Exercise data:
==============================
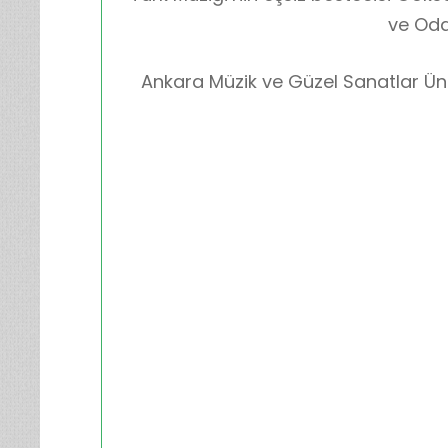
ve Oda
Ankara Müzik ve Güzel Sanatlar Üniv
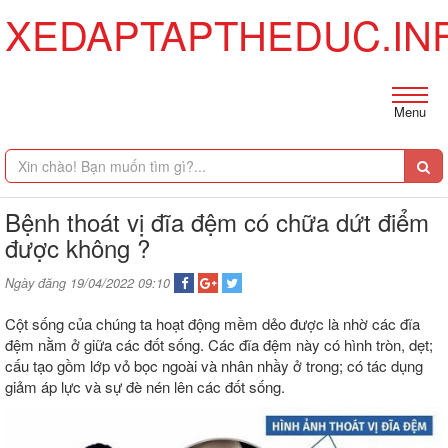
XEDAPTAPTHEDUC.IN
Menu
Bệnh thoát vị đĩa đệm có chữa dứt điểm
được không ?
Ngày đăng 19/04/2022 09:10
Cột sống của chúng ta hoạt động mềm dẻo được là nhờ các đĩa
đệm nằm ở giữa các đốt sống. Các đĩa đệm này có hình tròn, dẹt;
cấu tạo gồm lớp vỏ bọc ngoài và nhân nhầy ở trong; có tác dụng
giảm áp lực và sự đè nén lên các đốt sống.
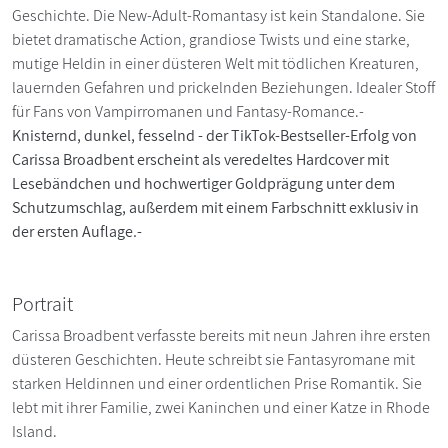
Geschichte. Die New-Adult-Romantasy ist kein Standalone. Sie
bietet dramatische Action, grandiose Twists und eine starke,
mutige Heldin in einer düsteren Welt mit tödlichen Kreaturen,
lauernden Gefahren und prickelnden Beziehungen. Idealer Stoff
für Fans von Vampirromanen und Fantasy-Romance.-
Knisternd, dunkel, fesselnd - der TikTok-Bestseller-Erfolg von
Carissa Broadbent erscheint als veredeltes Hardcover mit
Lesebändchen und hochwertiger Goldprägung unter dem
Schutzumschlag, außerdem mit einem Farbschnitt exklusiv in
der ersten Auflage.-
Portrait
Carissa Broadbent verfasste bereits mit neun Jahren ihre ersten
düsteren Geschichten. Heute schreibt sie Fantasyromane mit
starken Heldinnen und einer ordentlichen Prise Romantik. Sie
lebt mit ihrer Familie, zwei Kaninchen und einer Katze in Rhode
Island.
==============================
Task to complete:
The lines to copy are those in the listing that contain the word "ersten".

Answer:
der ersten Auflage.-
Carissa Broadbent verfasste bereits mit neun Jahren ihre ersten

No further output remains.